### Instructions to follow
Below are records that hold pictures; write out only the lines from their start through the line with "(4) THE BOARD", exactly, and drop the pictures.

[[ Input data open ]]

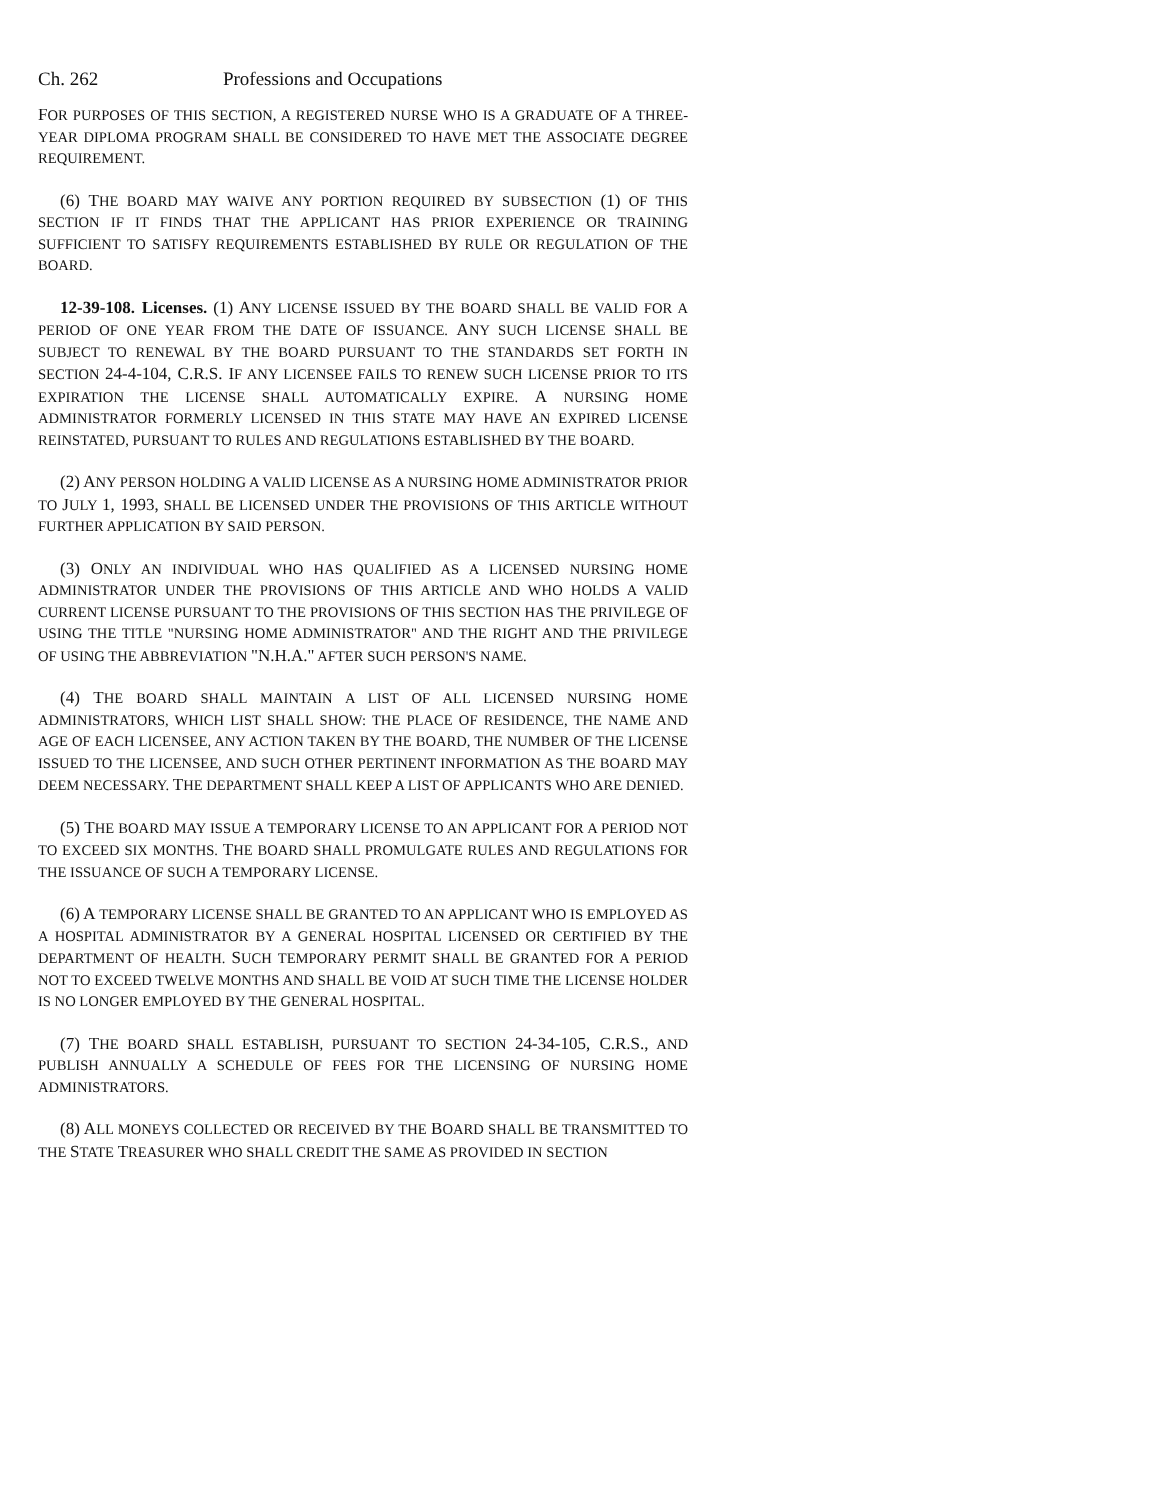Ch. 262 Professions and Occupations
FOR PURPOSES OF THIS SECTION, A REGISTERED NURSE WHO IS A GRADUATE OF A THREE-YEAR DIPLOMA PROGRAM SHALL BE CONSIDERED TO HAVE MET THE ASSOCIATE DEGREE REQUIREMENT.
(6) THE BOARD MAY WAIVE ANY PORTION REQUIRED BY SUBSECTION (1) OF THIS SECTION IF IT FINDS THAT THE APPLICANT HAS PRIOR EXPERIENCE OR TRAINING SUFFICIENT TO SATISFY REQUIREMENTS ESTABLISHED BY RULE OR REGULATION OF THE BOARD.
12-39-108. Licenses. (1) ANY LICENSE ISSUED BY THE BOARD SHALL BE VALID FOR A PERIOD OF ONE YEAR FROM THE DATE OF ISSUANCE. ANY SUCH LICENSE SHALL BE SUBJECT TO RENEWAL BY THE BOARD PURSUANT TO THE STANDARDS SET FORTH IN SECTION 24-4-104, C.R.S. IF ANY LICENSEE FAILS TO RENEW SUCH LICENSE PRIOR TO ITS EXPIRATION THE LICENSE SHALL AUTOMATICALLY EXPIRE. A NURSING HOME ADMINISTRATOR FORMERLY LICENSED IN THIS STATE MAY HAVE AN EXPIRED LICENSE REINSTATED, PURSUANT TO RULES AND REGULATIONS ESTABLISHED BY THE BOARD.
(2) ANY PERSON HOLDING A VALID LICENSE AS A NURSING HOME ADMINISTRATOR PRIOR TO JULY 1, 1993, SHALL BE LICENSED UNDER THE PROVISIONS OF THIS ARTICLE WITHOUT FURTHER APPLICATION BY SAID PERSON.
(3) ONLY AN INDIVIDUAL WHO HAS QUALIFIED AS A LICENSED NURSING HOME ADMINISTRATOR UNDER THE PROVISIONS OF THIS ARTICLE AND WHO HOLDS A VALID CURRENT LICENSE PURSUANT TO THE PROVISIONS OF THIS SECTION HAS THE PRIVILEGE OF USING THE TITLE "NURSING HOME ADMINISTRATOR" AND THE RIGHT AND THE PRIVILEGE OF USING THE ABBREVIATION "N.H.A." AFTER SUCH PERSON'S NAME.
(4) THE BOARD SHALL MAINTAIN A LIST OF ALL LICENSED NURSING HOME ADMINISTRATORS, WHICH LIST SHALL SHOW: THE PLACE OF RESIDENCE, THE NAME AND AGE OF EACH LICENSEE, ANY ACTION TAKEN BY THE BOARD, THE NUMBER OF THE LICENSE ISSUED TO THE LICENSEE, AND SUCH OTHER PERTINENT INFORMATION AS THE BOARD MAY DEEM NECESSARY. THE DEPARTMENT SHALL KEEP A LIST OF APPLICANTS WHO ARE DENIED.
(5) THE BOARD MAY ISSUE A TEMPORARY LICENSE TO AN APPLICANT FOR A PERIOD NOT TO EXCEED SIX MONTHS. THE BOARD SHALL PROMULGATE RULES AND REGULATIONS FOR THE ISSUANCE OF SUCH A TEMPORARY LICENSE.
(6) A TEMPORARY LICENSE SHALL BE GRANTED TO AN APPLICANT WHO IS EMPLOYED AS A HOSPITAL ADMINISTRATOR BY A GENERAL HOSPITAL LICENSED OR CERTIFIED BY THE DEPARTMENT OF HEALTH. SUCH TEMPORARY PERMIT SHALL BE GRANTED FOR A PERIOD NOT TO EXCEED TWELVE MONTHS AND SHALL BE VOID AT SUCH TIME THE LICENSE HOLDER IS NO LONGER EMPLOYED BY THE GENERAL HOSPITAL.
(7) THE BOARD SHALL ESTABLISH, PURSUANT TO SECTION 24-34-105, C.R.S., AND PUBLISH ANNUALLY A SCHEDULE OF FEES FOR THE LICENSING OF NURSING HOME ADMINISTRATORS.
(8) ALL MONEYS COLLECTED OR RECEIVED BY THE BOARD SHALL BE TRANSMITTED TO THE STATE TREASURER WHO SHALL CREDIT THE SAME AS PROVIDED IN SECTION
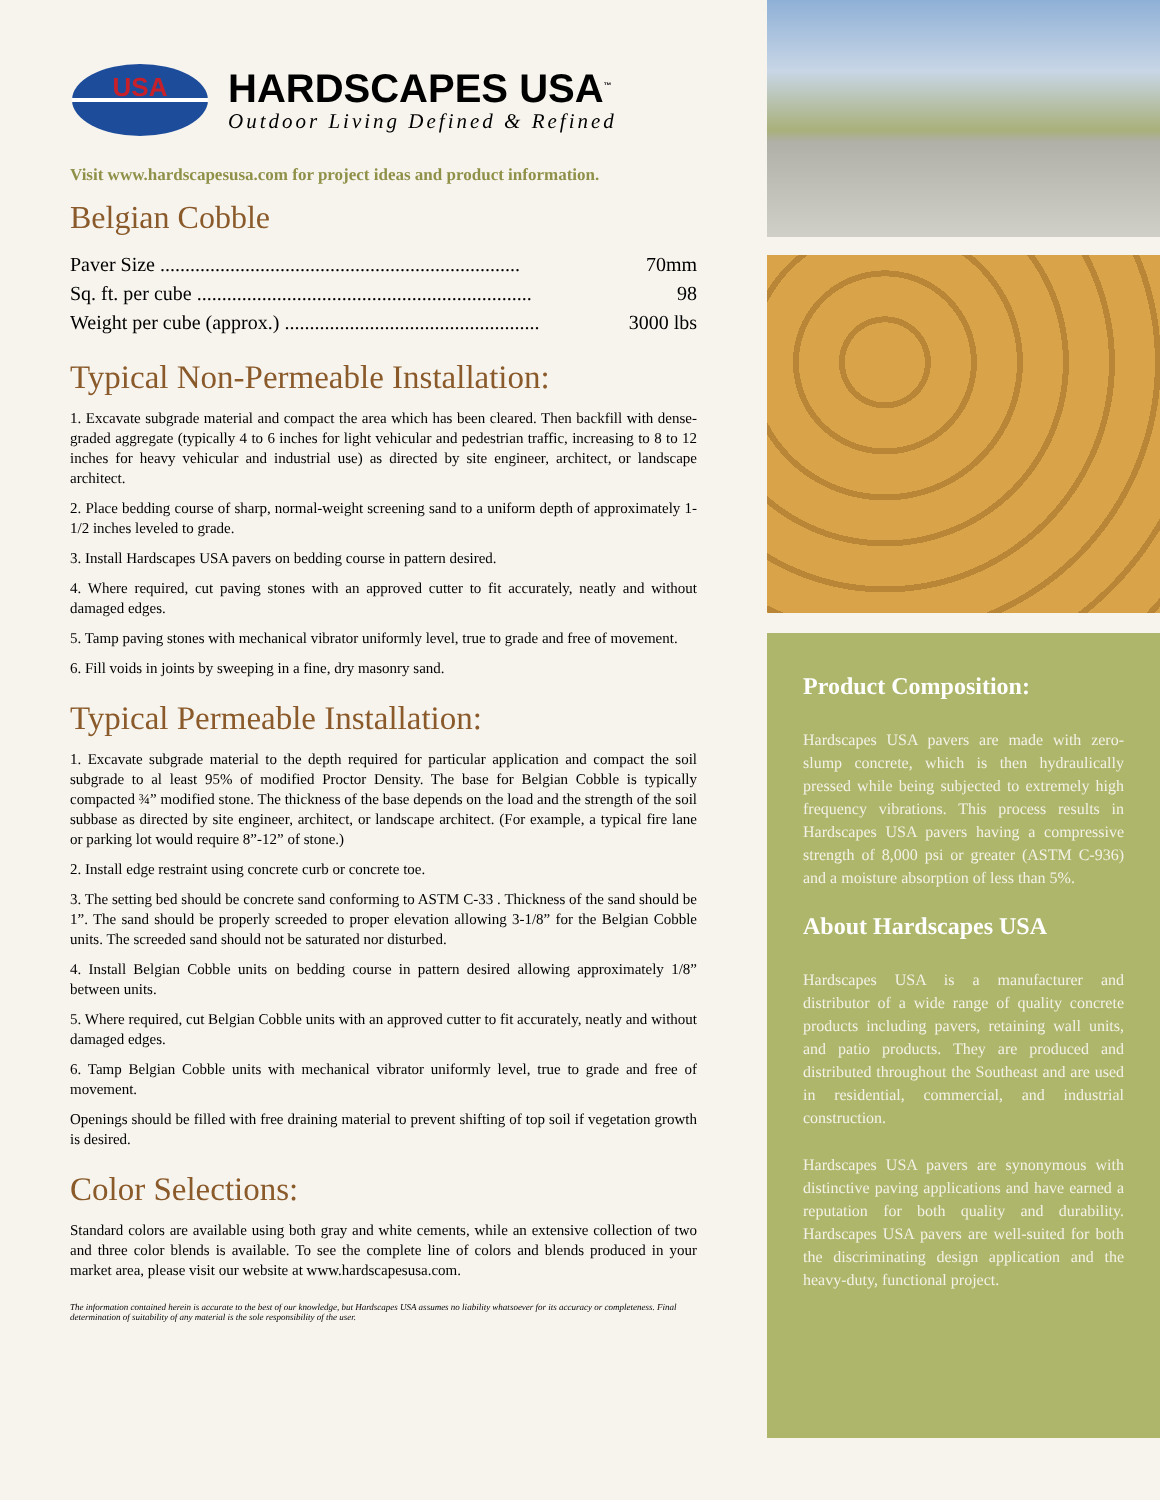USA
HARDSCAPES USA<sup>™</sup>
Outdoor Living Defined & Refined
Visit www.hardscapesusa.com for project ideas and product information.
Belgian Cobble
| Paver Size ........................................................................ | 70mm |
| Sq. ft. per cube ................................................................... | 98 |
| Weight per cube (approx.) ................................................... | 3000 lbs |
Typical Non-Permeable Installation:
1. Excavate subgrade material and compact the area which has been cleared. Then backfill with dense-graded aggregate (typically 4 to 6 inches for light vehicular and pedestrian traffic, increasing to 8 to 12 inches for heavy vehicular and industrial use) as directed by site engineer, architect, or landscape architect.
2. Place bedding course of sharp, normal-weight screening sand to a uniform depth of approximately 1-1/2 inches leveled to grade.
3. Install Hardscapes USA pavers on bedding course in pattern desired.
4. Where required, cut paving stones with an approved cutter to fit accurately, neatly and without damaged edges.
5. Tamp paving stones with mechanical vibrator uniformly level, true to grade and free of movement.
6. Fill voids in joints by sweeping in a fine, dry masonry sand.
Typical Permeable Installation:
1. Excavate subgrade material to the depth required for particular application and compact the soil subgrade to al least 95% of modified Proctor Density. The base for Belgian Cobble is typically compacted ¾” modified stone. The thickness of the base depends on the load and the strength of the soil subbase as directed by site engineer, architect, or landscape architect. (For example, a typical fire lane or parking lot would require 8”-12” of stone.)
2. Install edge restraint using concrete curb or concrete toe.
3. The setting bed should be concrete sand conforming to ASTM C-33 . Thickness of the sand should be 1”. The sand should be properly screeded to proper elevation allowing 3-1/8” for the Belgian Cobble units. The screeded sand should not be saturated nor disturbed.
4. Install Belgian Cobble units on bedding course in pattern desired allowing approximately 1/8” between units.
5. Where required, cut Belgian Cobble units with an approved cutter to fit accurately, neatly and without damaged edges.
6. Tamp Belgian Cobble units with mechanical vibrator uniformly level, true to grade and free of movement.
Openings should be filled with free draining material to prevent shifting of top soil if vegetation growth is desired.
Color Selections:
Standard colors are available using both gray and white cements, while an extensive collection of two and three color blends is available. To see the complete line of colors and blends produced in your market area, please visit our website at www.hardscapesusa.com.
The information contained herein is accurate to the best of our knowledge, but Hardscapes USA assumes no liability whatsoever for its accuracy or completeness. Final determination of suitability of any material is the sole responsibility of the user.
Product Composition:
Hardscapes USA pavers are made with zero-slump concrete, which is then hydraulically pressed while being subjected to extremely high frequency vibrations. This process results in Hardscapes USA pavers having a compressive strength of 8,000 psi or greater (ASTM C-936) and a moisture absorption of less than 5%.
About Hardscapes USA
Hardscapes USA is a manufacturer and distributor of a wide range of quality concrete products including pavers, retaining wall units, and patio products. They are produced and distributed throughout the Southeast and are used in residential, commercial, and industrial construction.
Hardscapes USA pavers are synonymous with distinctive paving applications and have earned a reputation for both quality and durability. Hardscapes USA pavers are well-suited for both the discriminating design application and the heavy-duty, functional project.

[[ Input data closed ]]

### Response area
Ch. 262 Professions and Occupations
FOR PURPOSES OF THIS SECTION, A REGISTERED NURSE WHO IS A GRADUATE OF A THREE-YEAR DIPLOMA PROGRAM SHALL BE CONSIDERED TO HAVE MET THE ASSOCIATE DEGREE REQUIREMENT.
(6) THE BOARD MAY WAIVE ANY PORTION REQUIRED BY SUBSECTION (1) OF THIS SECTION IF IT FINDS THAT THE APPLICANT HAS PRIOR EXPERIENCE OR TRAINING SUFFICIENT TO SATISFY REQUIREMENTS ESTABLISHED BY RULE OR REGULATION OF THE BOARD.
12-39-108. Licenses. (1) ANY LICENSE ISSUED BY THE BOARD SHALL BE VALID FOR A PERIOD OF ONE YEAR FROM THE DATE OF ISSUANCE. ANY SUCH LICENSE SHALL BE SUBJECT TO RENEWAL BY THE BOARD PURSUANT TO THE STANDARDS SET FORTH IN SECTION 24-4-104, C.R.S. IF ANY LICENSEE FAILS TO RENEW SUCH LICENSE PRIOR TO ITS EXPIRATION THE LICENSE SHALL AUTOMATICALLY EXPIRE. A NURSING HOME ADMINISTRATOR FORMERLY LICENSED IN THIS STATE MAY HAVE AN EXPIRED LICENSE REINSTATED, PURSUANT TO RULES AND REGULATIONS ESTABLISHED BY THE BOARD.
(2) ANY PERSON HOLDING A VALID LICENSE AS A NURSING HOME ADMINISTRATOR PRIOR TO JULY 1, 1993, SHALL BE LICENSED UNDER THE PROVISIONS OF THIS ARTICLE WITHOUT FURTHER APPLICATION BY SAID PERSON.
(3) ONLY AN INDIVIDUAL WHO HAS QUALIFIED AS A LICENSED NURSING HOME ADMINISTRATOR UNDER THE PROVISIONS OF THIS ARTICLE AND WHO HOLDS A VALID CURRENT LICENSE PURSUANT TO THE PROVISIONS OF THIS SECTION HAS THE PRIVILEGE OF USING THE TITLE "NURSING HOME ADMINISTRATOR" AND THE RIGHT AND THE PRIVILEGE OF USING THE ABBREVIATION "N.H.A." AFTER SUCH PERSON'S NAME.
(4) THE BOARD SHALL MAINTAIN A LIST OF ALL LICENSED NURSING HOME ADMINISTRATORS, WHICH LIST SHALL SHOW: THE PLACE OF RESIDENCE, THE NAME AND AGE OF EACH LICENSEE, ANY ACTION TAKEN BY THE BOARD, THE NUMBER OF THE LICENSE ISSUED TO THE LICENSEE, AND SUCH OTHER PERTINENT INFORMATION AS THE BOARD MAY DEEM NECESSARY. THE DEPARTMENT SHALL KEEP A LIST OF APPLICANTS WHO ARE DENIED.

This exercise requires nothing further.